DATA FOR THE TASK section start

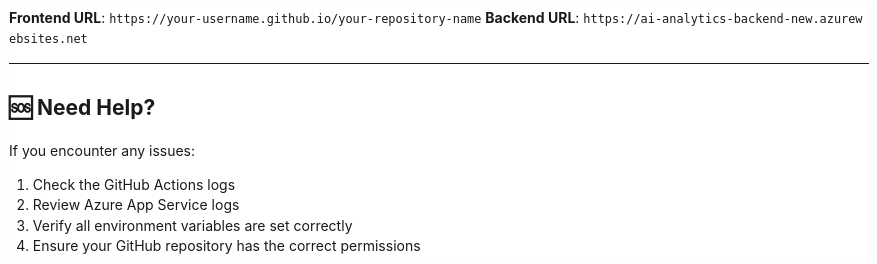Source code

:**Frontend URL**: `https://your-username.github.io/your-repository-name`
**Backend URL**: `https://ai-analytics-backend-new.azurewebsites.net`

---

## 🆘 Need Help?

If you encounter any issues:
1. Check the GitHub Actions logs
2. Review Azure App Service logs
3. Verify all environment variables are set correctly
4. Ensure your GitHub repository has the correct permissions

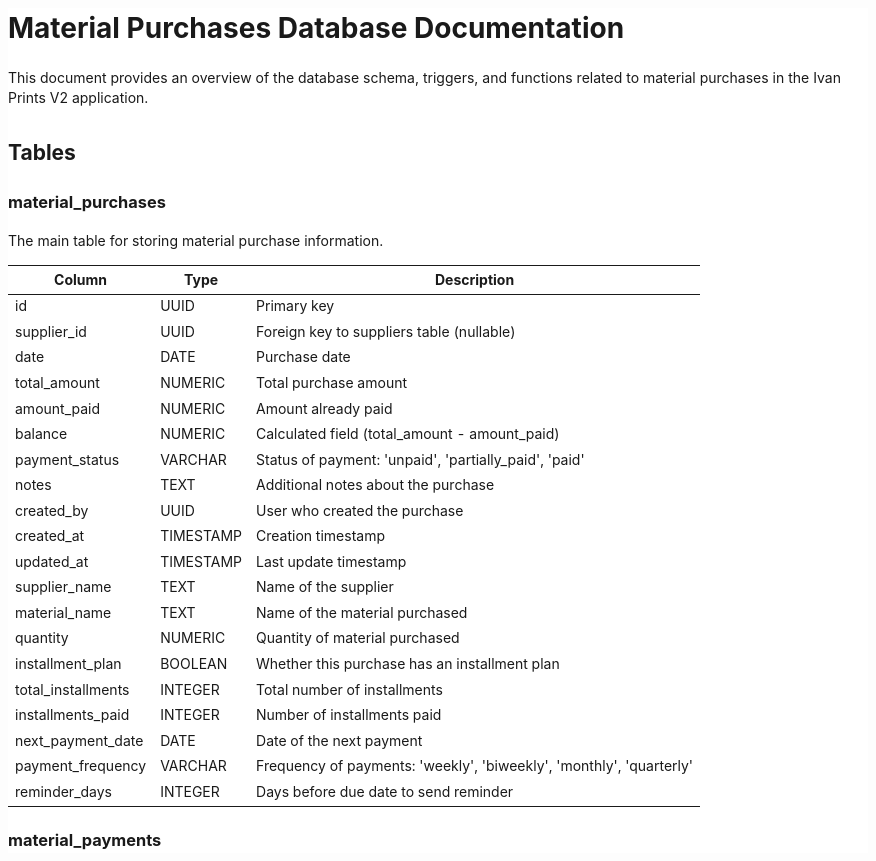 # Material Purchases Database Documentation

This document provides an overview of the database schema, triggers, and functions related to material purchases in the Ivan Prints V2 application.

## Tables

### material_purchases

The main table for storing material purchase information.

| Column | Type | Description |
|--------|------|-------------|
| id | UUID | Primary key |
| supplier_id | UUID | Foreign key to suppliers table (nullable) |
| date | DATE | Purchase date |
| total_amount | NUMERIC | Total purchase amount |
| amount_paid | NUMERIC | Amount already paid |
| balance | NUMERIC | Calculated field (total_amount - amount_paid) |
| payment_status | VARCHAR | Status of payment: 'unpaid', 'partially_paid', 'paid' |
| notes | TEXT | Additional notes about the purchase |
| created_by | UUID | User who created the purchase |
| created_at | TIMESTAMP | Creation timestamp |
| updated_at | TIMESTAMP | Last update timestamp |
| supplier_name | TEXT | Name of the supplier |
| material_name | TEXT | Name of the material purchased |
| quantity | NUMERIC | Quantity of material purchased |
| installment_plan | BOOLEAN | Whether this purchase has an installment plan |
| total_installments | INTEGER | Total number of installments |
| installments_paid | INTEGER | Number of installments paid |
| next_payment_date | DATE | Date of the next payment |
| payment_frequency | VARCHAR | Frequency of payments: 'weekly', 'biweekly', 'monthly', 'quarterly' |
| reminder_days | INTEGER | Days before due date to send reminder |

### material_payments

DATA FOR THE TASK section end

### WHAT THE EXERCISE ASKS
Look for the string "logs" in the entries above. Copy every line that has it.

### TASK SOLUTION
1. Check the GitHub Actions logs
2. Review Azure App Service logs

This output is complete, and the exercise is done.